Total oxidation of naphthenic acids by catalytic ozonation

Abstract

This study investigated the mineralization of a model naphthenic acid compound, 4-methyl-1-cyclohexane carboxylic acid (4MCH), by catalytic ozonation. A catalyst screening was conducted using Cu, Ce, and Mn dispersed on γ-Al2O3, TiO2, ZrO2, and MgO to formulate an active catalyst for total oxidation of 4MCH. Cu/MgO (1 and 5 wt%) catalysts had the highest total organic carbon (TOC) removal. The catalysts maintained their TOC removal over five reusability cycles. The effect of various operating parameters, such as the pH of the reaction media, inlet gas phase ozone concentration, and type of buffer, was studied on the TOC removal of the Cu/MgO catalysts. To improve the activity of the Cu/MgO catalysts, novel copper-magnesium phosphate catalysts (CuxPyMg) were synthesized with different molar ratios of Cu to Mg (i.e., x) and P to Mg (i.e., y). The crystalline structure of the CuxPyMg catalysts was made of Mg(OH)2, Mg3(PO4)2·zH2O (z = 5 and 8), and MgNH4PO4·H2O. Cu atoms partially substituted Mg atoms and formed bonds with phosphorus atoms via lattice oxygen atoms. The Cu0.01P0.1Mg catalyst had the highest TOC removal with the lowest leaching of Cu and P. The P=O functional group of the Cu0.01P0.1Mg catalyst, combined with the atomic dispersion of Cu, resulted in 12 times faster TOC removal rates when compared to those of the Cu/Mg catalyst. A probe-based kinetic study was conducted to quantify the contributions of various reactive oxygen species involved in the oxidation of 4MCH. 57% of 4MCH was oxidized by hydroxyl radicals, while the contributions of ozone and superoxide radicals were 33% and 10%, respectively. Singlet oxygen had no reactivity with 4MCH. The by-products of the oxidation of 4MCH were identified, and a reaction network was proposed for the oxidation of the molecule.
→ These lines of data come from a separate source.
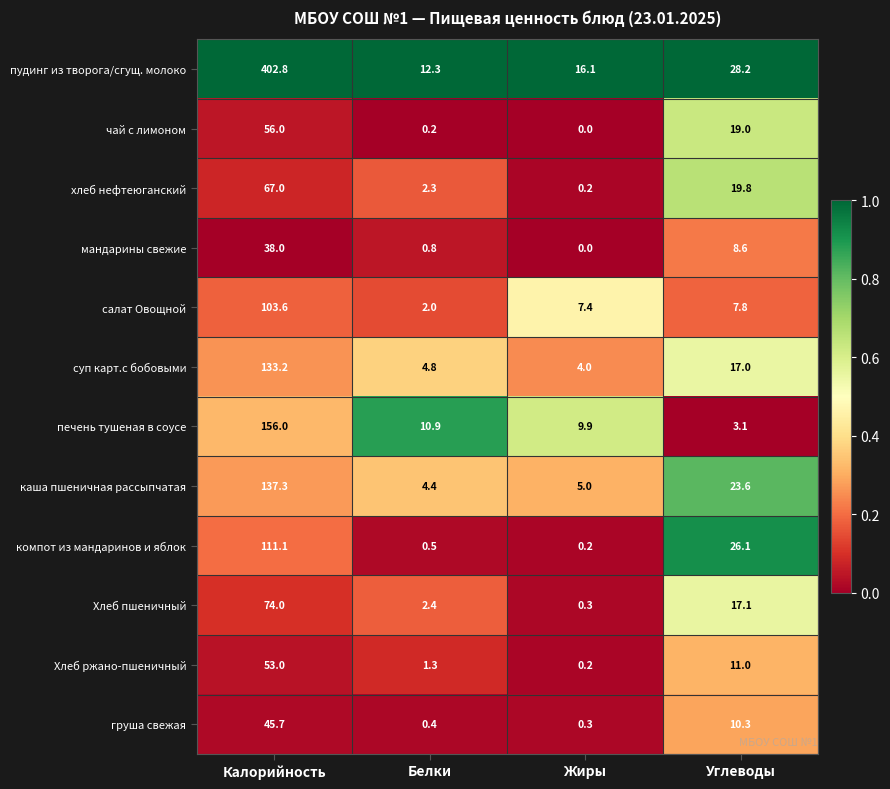

What is the difference between the highest and lowest values at Углеводы?

25.1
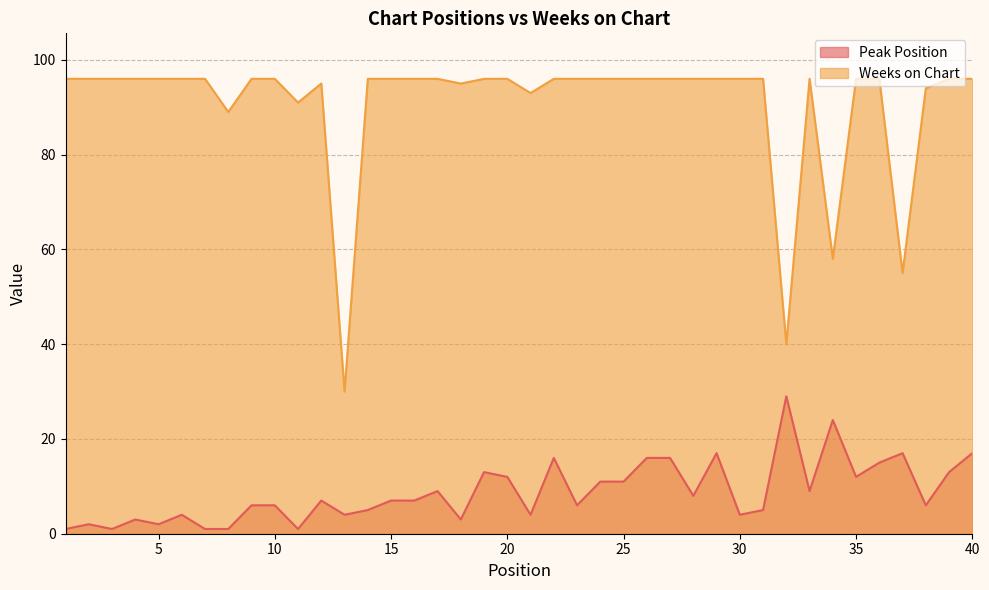

How many lines are shown in the chart?

2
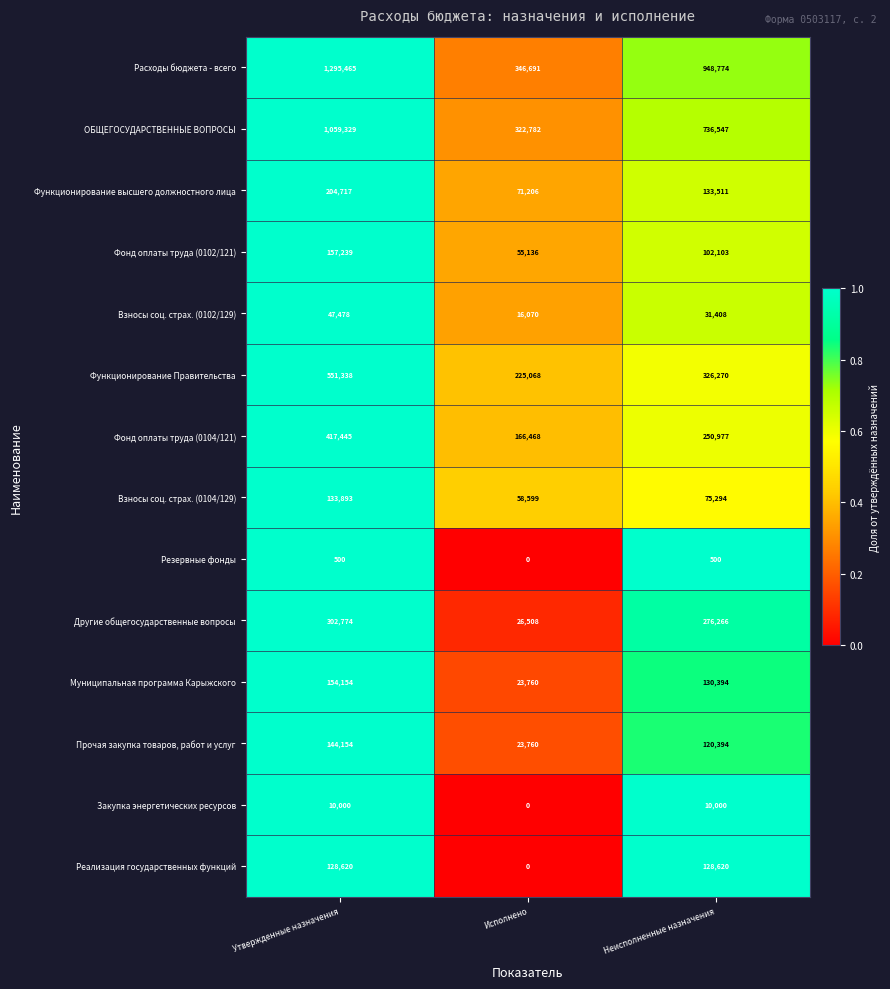

What is the difference between the maximum and minimum values in the ОБЩЕГОСУДАРСТВЕННЫЕ ВОПРОСЫ series?

736547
It was proposed that the early stages of 4MCH oxidation involved the formation of oxygenated and hydroxylated intermediates, which ultimately decomposed into carbon dioxide and water. In conclusion, this research established that Cu/MgO and CuxPyMg catalysts were suitable catalysts for total oxidation of recalcitrant naphthenic acids.